**Reading passage**
========================

Tag: Pyramids



Okay. We lied: Palenque is not the Indiana Jones ruins. Tikal is. This is where you can harness your inner Indiana — though, unlike Palenque, they don’t sell fedoras at the entrance.

Calm Ruins

I’m sure Tikal gets overrun. We arrived on a Sunday. We expected throngs of tourbuses and tourists and trash and tiendas. General chaos. We expected to wait until Monday. What we got instead, was a handful of cars, a few buses, and two Ocellated Turkeys.

It was overcast and the Weather app said rain. We’d just polished off some fairly epic chicken paninis at the Jaguar Inn, where we were crashing (they allow overlanders to overnight in the parking lot). Given the weather, and our full bellies, naps seemed imminent. Or perhaps slices of key lime pie and then naps. Inertia for certain. But the more we looked around, the more we were reminded how few humans were around. It felt like having Disneyland to yourself. We couldn’t risk crowds on another day. We packed our raincoats and marched toward the entrance. Andrea grabbed a coffee.

========================

**Data extract**

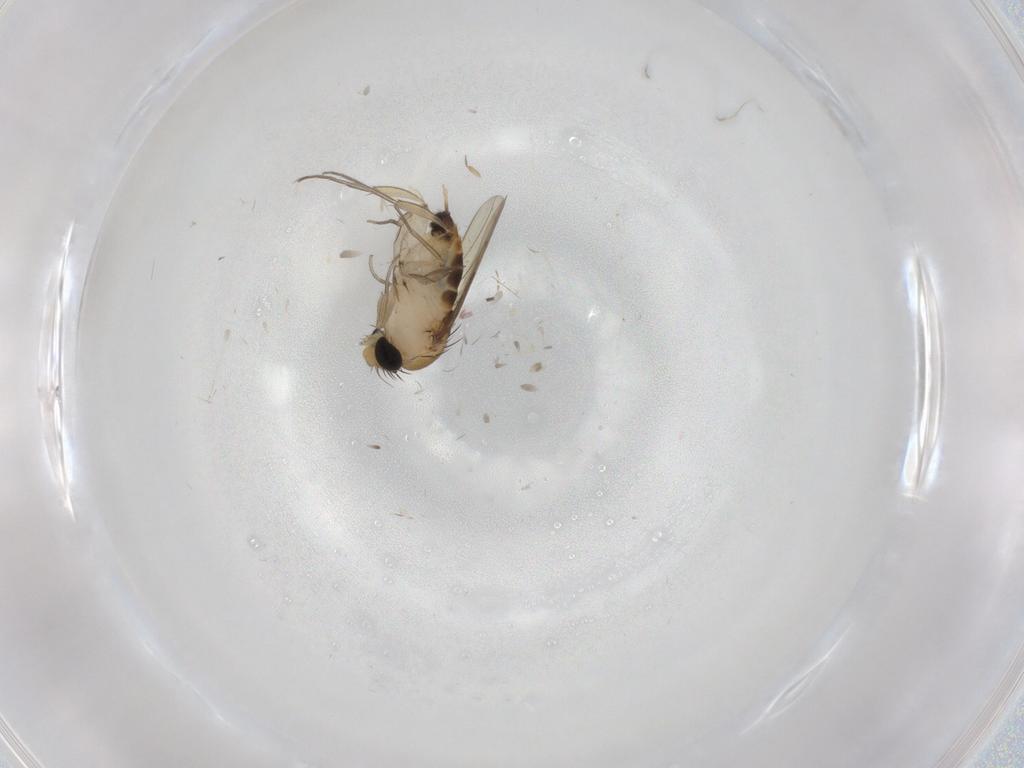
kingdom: Animalia
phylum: Arthropoda
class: Insecta
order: Diptera
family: Phoridae
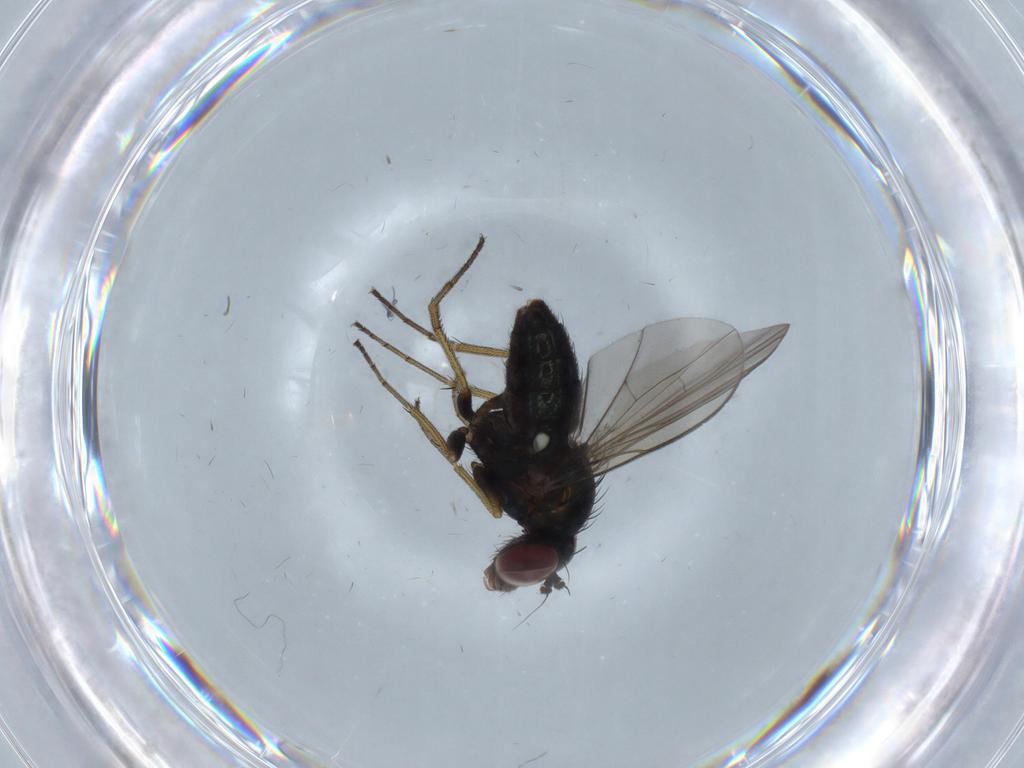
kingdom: Animalia
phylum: Arthropoda
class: Insecta
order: Diptera
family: Dolichopodidae
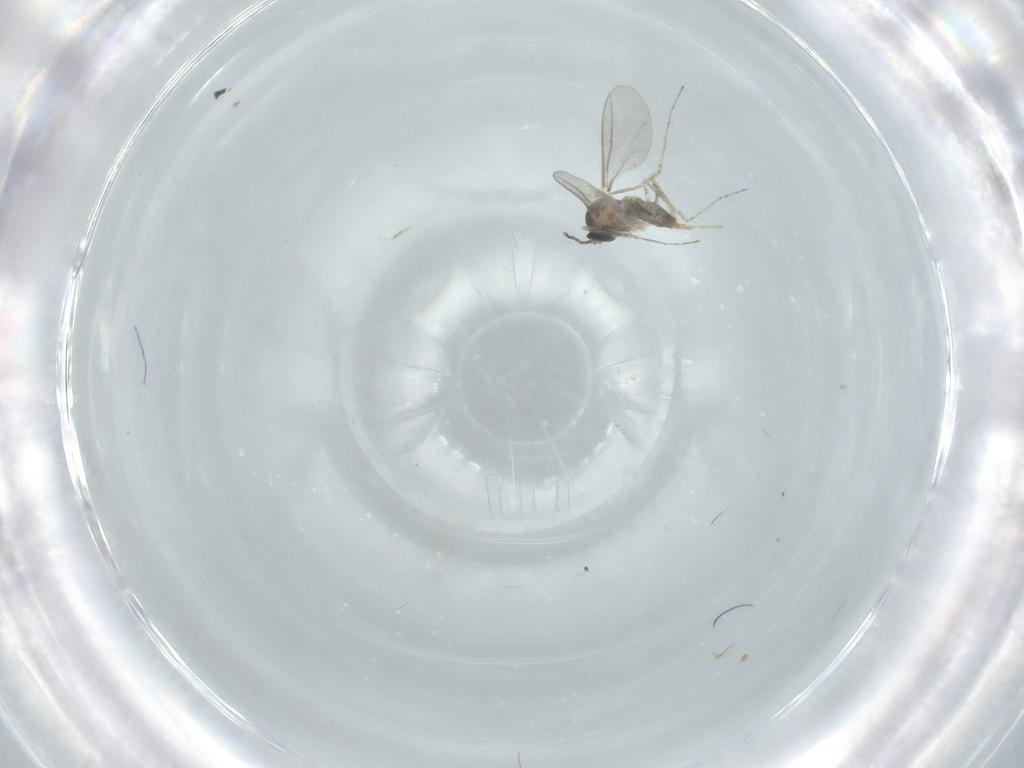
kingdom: Animalia
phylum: Arthropoda
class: Insecta
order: Diptera
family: Cecidomyiidae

========================

**Tasks to complete**
• a. Answer these questions using the Tikal passage:
(i) Which site does it call the Indiana Jones ruins?
(ii) On what day of the week did the travelers arrive?
(iii) What did they eat at the Jaguar Inn?
• b. Please quote the Tikal passage starting at "Tag: Pyramids" and ending at "at the entrance.".
The records have nothing to do with this.

**Expected results**
• a.
(i) Tikal
(ii) Sunday
(iii) Chicken paninis

• b.
Tag: Pyramids



Okay. We lied: Palenque is not the Indiana Jones ruins. Tikal is. This is where you can harness your inner Indiana — though, unlike Palenque, they don’t sell fedoras at the entrance.